(Beginning of DATASET EXTRACT)
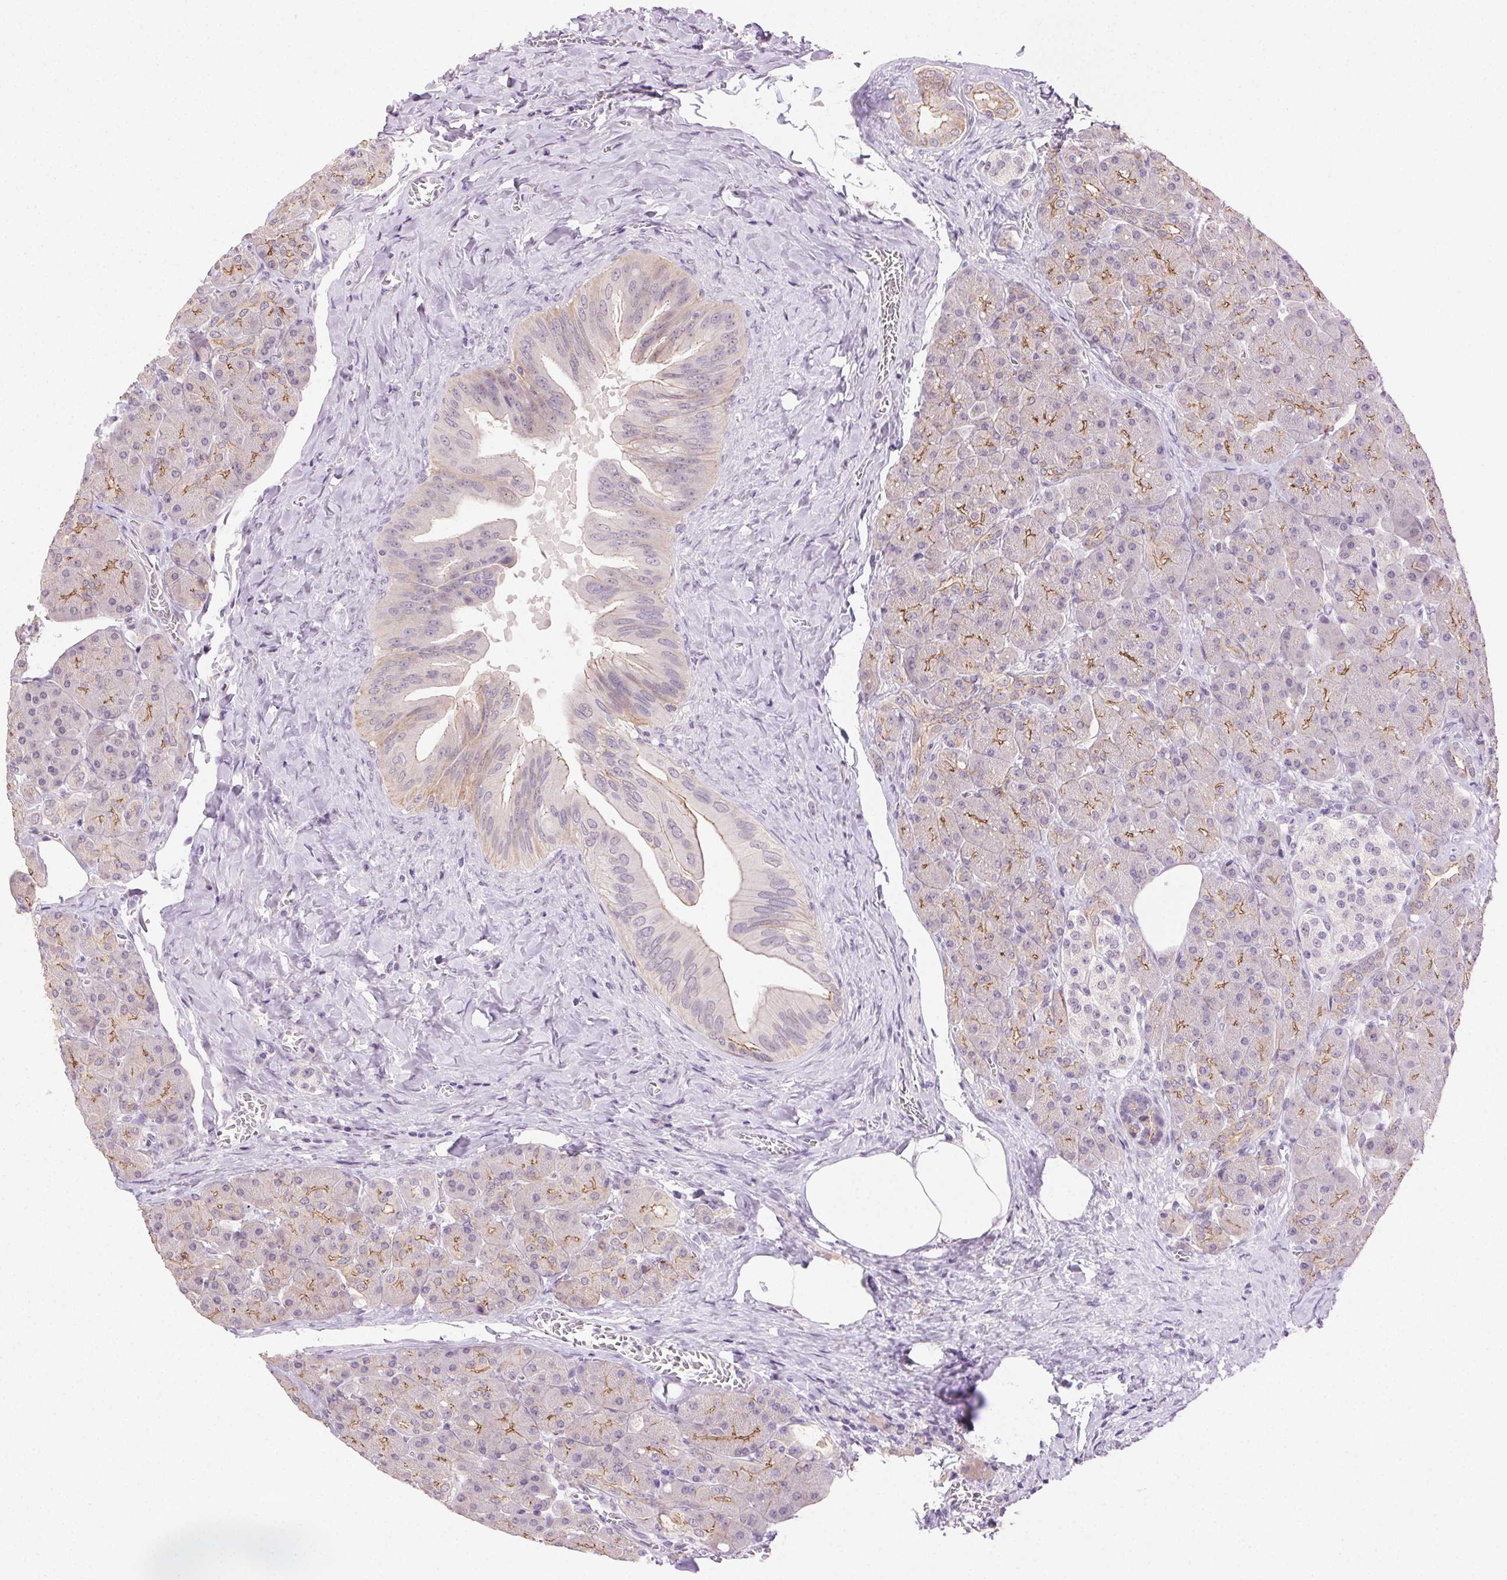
{"staining": {"intensity": "moderate", "quantity": "<25%", "location": "cytoplasmic/membranous"}, "tissue": "pancreas", "cell_type": "Exocrine glandular cells", "image_type": "normal", "snomed": [{"axis": "morphology", "description": "Normal tissue, NOS"}, {"axis": "topography", "description": "Pancreas"}], "caption": "Immunohistochemistry (DAB) staining of unremarkable human pancreas shows moderate cytoplasmic/membranous protein expression in approximately <25% of exocrine glandular cells.", "gene": "CLDN10", "patient": {"sex": "male", "age": 55}}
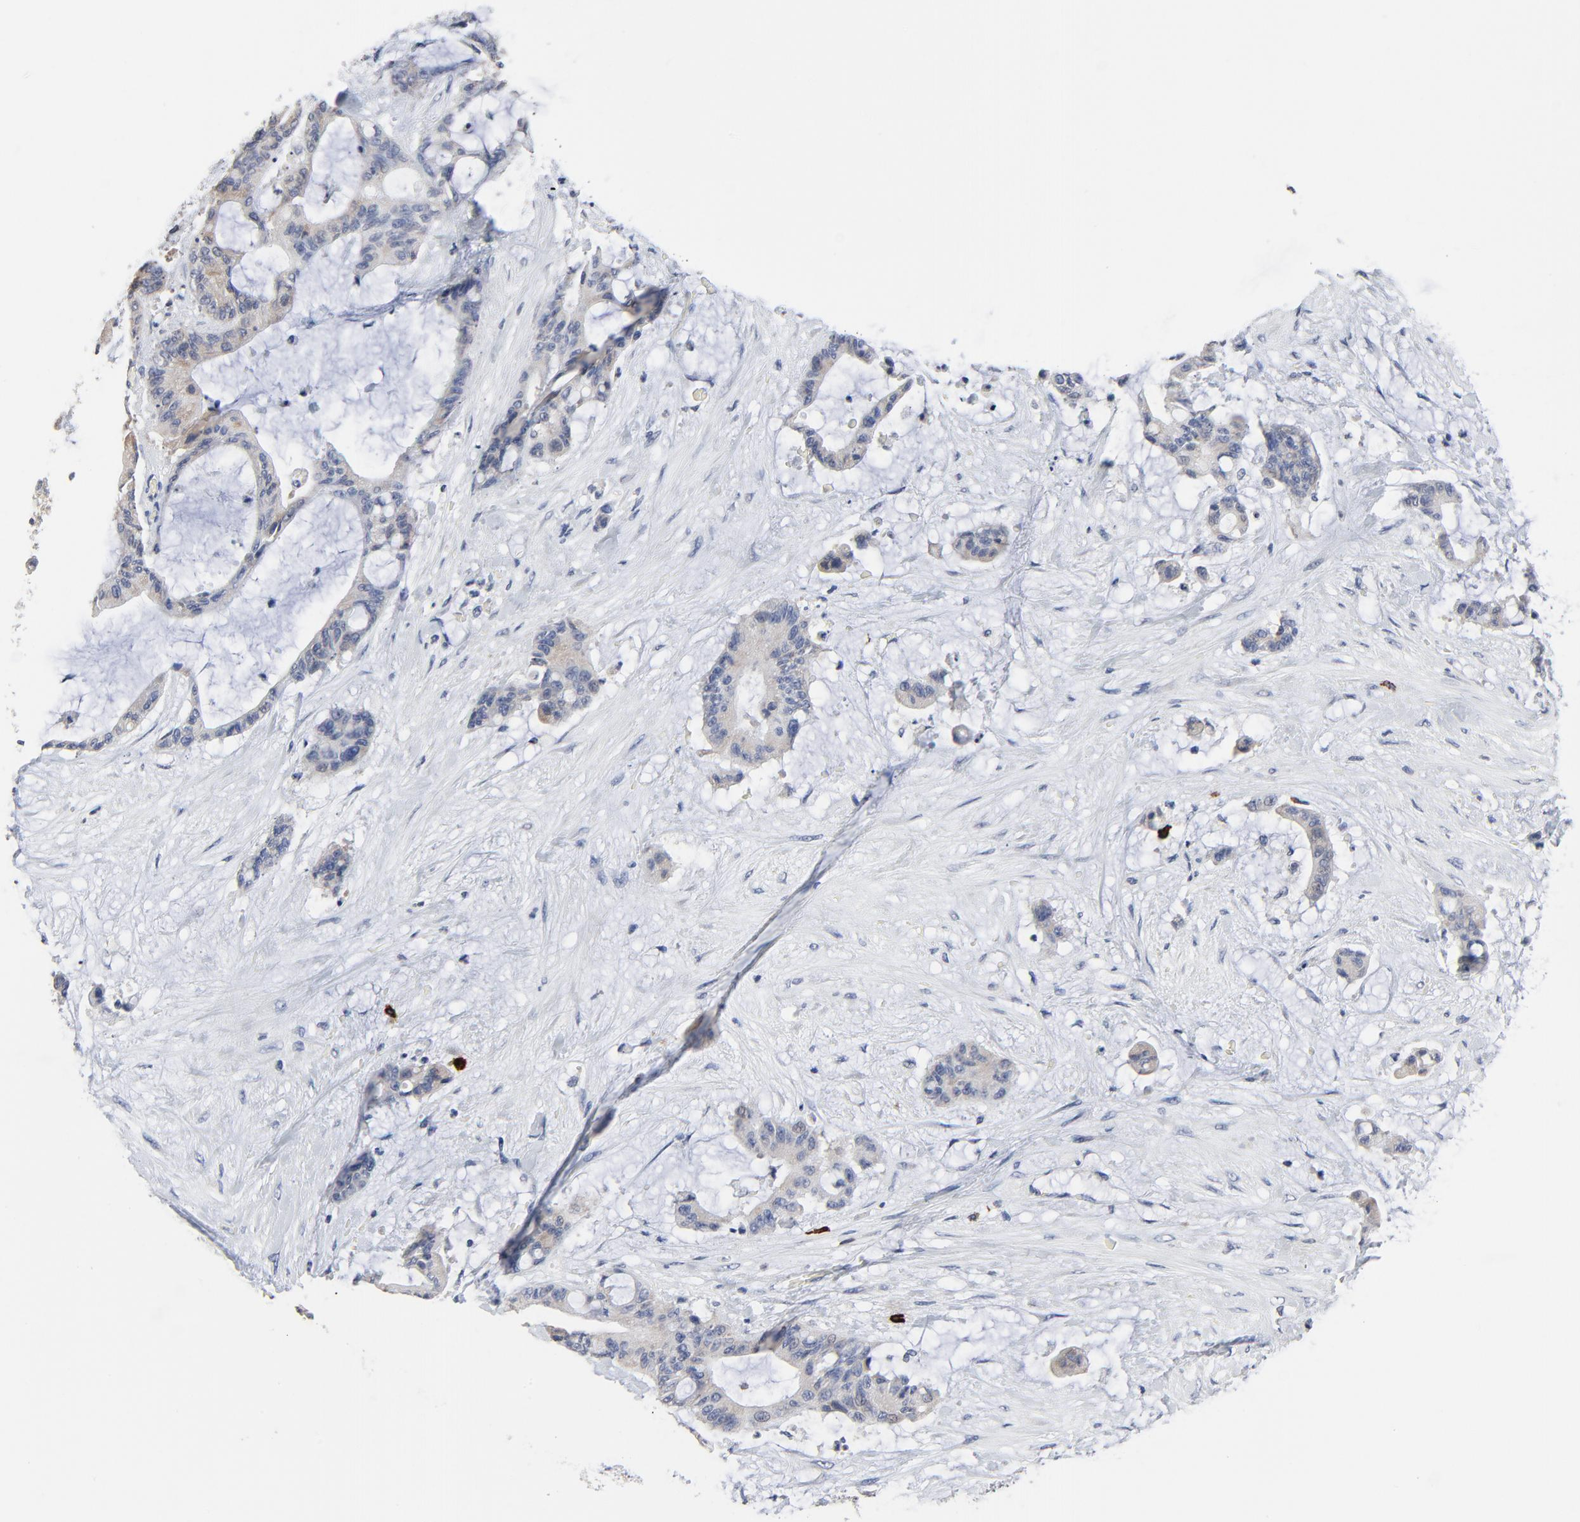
{"staining": {"intensity": "weak", "quantity": "25%-75%", "location": "cytoplasmic/membranous"}, "tissue": "liver cancer", "cell_type": "Tumor cells", "image_type": "cancer", "snomed": [{"axis": "morphology", "description": "Cholangiocarcinoma"}, {"axis": "topography", "description": "Liver"}], "caption": "A low amount of weak cytoplasmic/membranous expression is identified in about 25%-75% of tumor cells in cholangiocarcinoma (liver) tissue.", "gene": "FBXL5", "patient": {"sex": "female", "age": 73}}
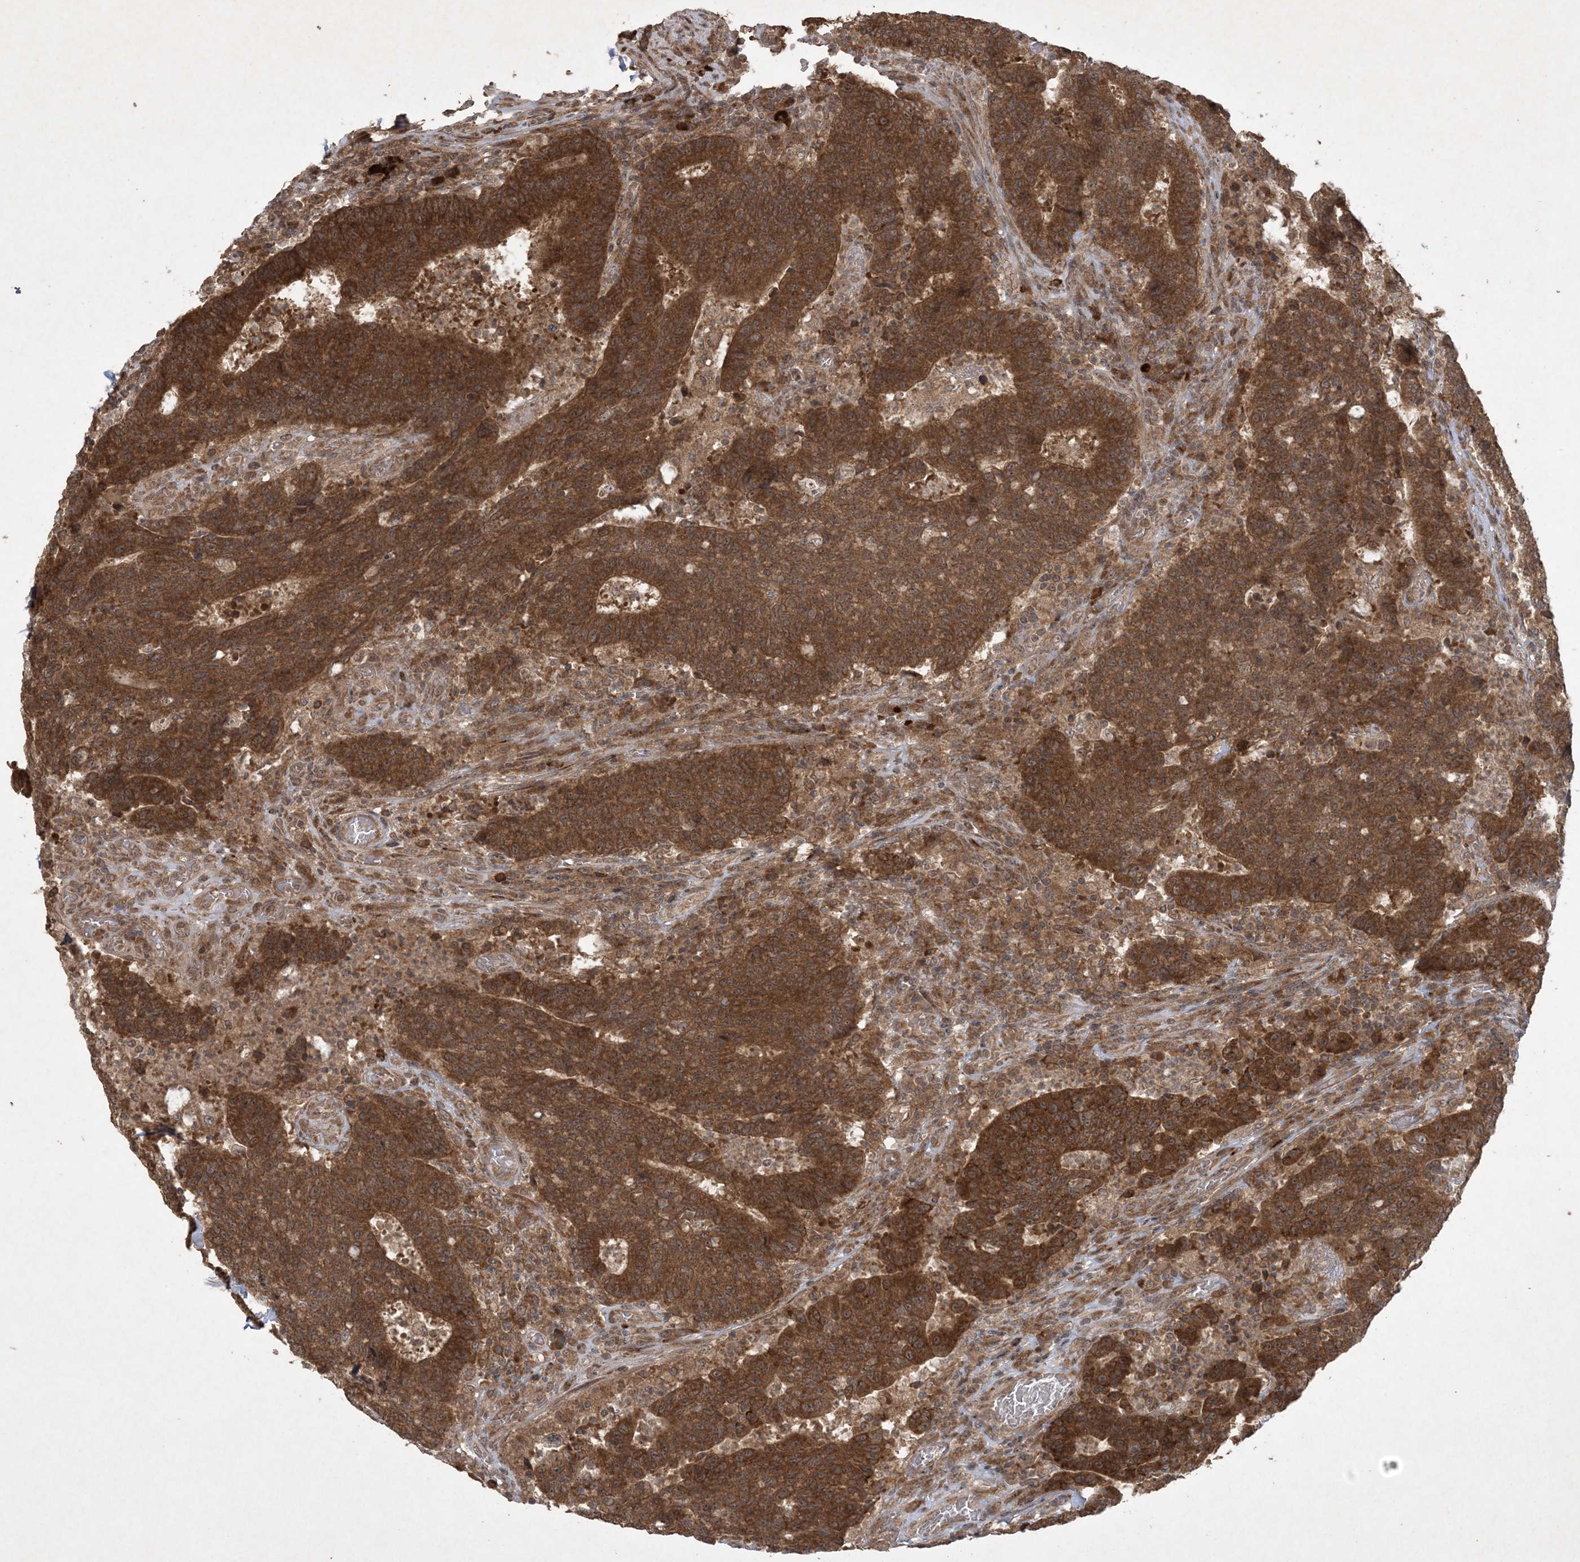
{"staining": {"intensity": "strong", "quantity": ">75%", "location": "cytoplasmic/membranous,nuclear"}, "tissue": "colorectal cancer", "cell_type": "Tumor cells", "image_type": "cancer", "snomed": [{"axis": "morphology", "description": "Adenocarcinoma, NOS"}, {"axis": "topography", "description": "Colon"}], "caption": "Immunohistochemical staining of adenocarcinoma (colorectal) exhibits high levels of strong cytoplasmic/membranous and nuclear expression in approximately >75% of tumor cells.", "gene": "NRBP2", "patient": {"sex": "female", "age": 75}}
(End of DATASET EXTRACT)
Set the material down exactly, images excluded.

SOLUTION TO THIS TASK
{"staining": {"intensity": "moderate", "quantity": "<25%", "location": "cytoplasmic/membranous"}, "tissue": "pancreas", "cell_type": "Exocrine glandular cells", "image_type": "normal", "snomed": [{"axis": "morphology", "description": "Normal tissue, NOS"}, {"axis": "topography", "description": "Pancreas"}], "caption": "Immunohistochemistry (DAB) staining of unremarkable human pancreas shows moderate cytoplasmic/membranous protein expression in approximately <25% of exocrine glandular cells.", "gene": "CLDN10", "patient": {"sex": "male", "age": 55}}
{"staining": {"intensity": "weak", "quantity": "25%-75%", "location": "cytoplasmic/membranous"}, "tissue": "liver cancer", "cell_type": "Tumor cells", "image_type": "cancer", "snomed": [{"axis": "morphology", "description": "Cholangiocarcinoma"}, {"axis": "topography", "description": "Liver"}], "caption": "A low amount of weak cytoplasmic/membranous expression is identified in about 25%-75% of tumor cells in cholangiocarcinoma (liver) tissue.", "gene": "FBXL5", "patient": {"sex": "female", "age": 73}}
{"staining": {"intensity": "strong", "quantity": ">75%", "location": "cytoplasmic/membranous,nuclear"}, "tissue": "colorectal cancer", "cell_type": "Tumor cells", "image_type": "cancer", "snomed": [{"axis": "morphology", "description": "Adenocarcinoma, NOS"}, {"axis": "topography", "description": "Colon"}], "caption": "Immunohistochemical staining of adenocarcinoma (colorectal) exhibits high levels of strong cytoplasmic/membranous and nuclear expression in approximately >75% of tumor cells.", "gene": "NRBP2", "patient": {"sex": "female", "age": 75}}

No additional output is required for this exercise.